#### Work required
What you give back must match the records below exactly, apart from the pictures, which are omitted.

====== Information shown ======

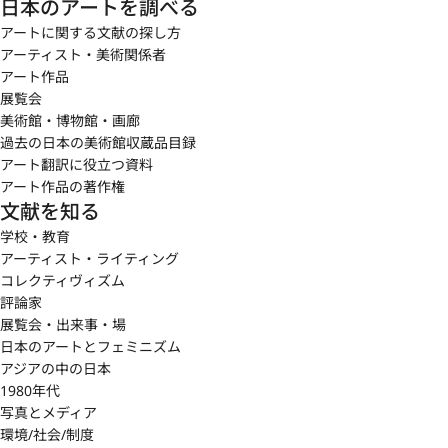
日本のアートを調べる
アートに関する文献の探し方
アーティスト・美術関係者
アート作品
展覧会
美術館・博物館・画廊
過去の日本の美術館収蔵品目録
アート翻訳に役立つ資料
アート作品の著作権
文献を知る
学校・教育
アーティスト・ライティング
コレクティヴィズム
評論家
展覧会・出来事・場
日本のアートとフェミニズム
アジアの中の日本
1980年代
写真とメディア
環境/社会/制度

======

#### Worked solution
日本のアートを調べる
アートに関する文献の探し方
アーティスト・美術関係者
アート作品
展覧会
美術館・博物館・画廊
過去の日本の美術館収蔵品目録
アート翻訳に役立つ資料
アート作品の著作権
文献を知る
学校・教育
アーティスト・ライティング
コレクティヴィズム
評論家
展覧会・出来事・場
日本のアートとフェミニズム
アジアの中の日本
1980年代
写真とメディア
環境/社会/制度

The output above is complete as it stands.